Texto fornecido:
---*---

Fez 84 jogos pela selecção portuguesa de râguebi e o último foi em Toulouse – no mesmo estádio onde Portugal joga neste domingo contra Fiji -, tendo capitaneado Portugal nessa partida, que assinalou a despedida dos “lobos” do Mundial 2007, e onde marcou um ensaio contra a Roménia. Joaquim Ferreira, que enquanto atleta representou sempre o CDUP, afirma em entrevista ao PÚBLICO que a federação tem de “trabalhar mais com os clubes” e acredita que será importante que o substituto de Patrice Lagisquet seja estrangeiro: “Vai trabalhar sem ser influenciado.”

Que balanço faz dos três primeiros jogos de Portugal?
Foram jogos muito bem conseguidos por Portugal, que demonstrou uma grande garra, mas também jogou muito râguebi e foi ofensiva. Esta equipa é bastante dinâmica. Tiveram dificuldades, mas essas dificuldades foram criadas pelos opositores que tiveram. O empate contra a Geórgia foi fantástico e, a primeira parte, não foi dada de graça. Foi a Geórgia que pressionou e usou as suas armas. Já a segunda parte foi muito boa. Contra o País de Gales e a Austrália, dois colossos do râguebi mundial, Portugal consegui sempre desafiá-los. Foram jogos muito bem conseguidos.

---*---

Tarefas:
a. Na entrevista sobre râguebi, reescreve todo o trecho desde "Que balanço faz" até "muito bem conseguidos.", trocando "garra" por "determinação".
b. Continua, por favor, a entrevista sobre râguebi a partir da última frase apresentada.

Material fornecido:
---*---

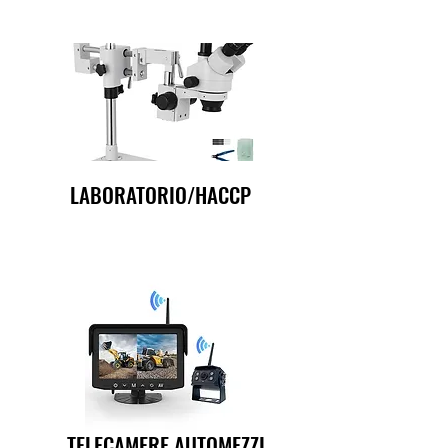
LABORATORIO/HACCP
TELECAMERE AUTOMEZZI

---*---

Respostas por tarefa:
a.
Que balanço faz dos três primeiros jogos de Portugal?
Foram jogos muito bem conseguidos por Portugal, que demonstrou uma grande determinação, mas também jogou muito râguebi e foi ofensiva. Esta equipa é bastante dinâmica. Tiveram dificuldades, mas essas dificuldades foram criadas pelos opositores que tiveram. O empate contra a Geórgia foi fantástico e, a primeira parte, não foi dada de graça. Foi a Geórgia que pressionou e usou as suas armas. Já a segunda parte foi muito boa. Contra o País de Gales e a Austrália, dois colossos do râguebi mundial, Portugal consegui sempre desafiá-los. Foram jogos muito bem conseguidos.

b.
Ficou surpreendido pela forma como Portugal conseguiu, num nível destes, aguentar os 80 minutos sem ter as quebras no final?
Este plantel é muito equilibrado. Temos já muitos jogadores nos campeonatos franceses, que é o mais competitivo que há. Já estão habituados a este nível. Isso, associado a toda a preparação que houve, resultou num trabalho bem feito.

É possível acreditar numa vitória contra Fiji?
Acredito que será um jogo muito agradável de ver e onde muita coisa pode acontecer. Fiji tem um jogo muito dinâmico, mas também muito brutal. São jogadores fisicamente muito fortes. Mas tem o lado Fiji: o lado mental. O que quero dizer com isto? Que eles podem achar que será fácil, que estão quase lá, por só precisarem de um ponto. Isso pode ser um ponto a favor de Portugal. Será um jogo aberto, dinâmico, muito bem jogado, com um resultado imprevisível.

Portugal tem sido das selecções mais elogiadas. O que se está a ver em França corresponde à realidade do râguebi português?
Esta é a dinâmica e a característica do jogador português, mas esta selecção joga uns furos largos acima do râguebi nacional e camufla um pouco a realidade do râguebi português. A federação tem de trabalhar mais nos clubes para melhorar essa qualidade. E isso tem de acontecer no país inteiro. Não é só numa região.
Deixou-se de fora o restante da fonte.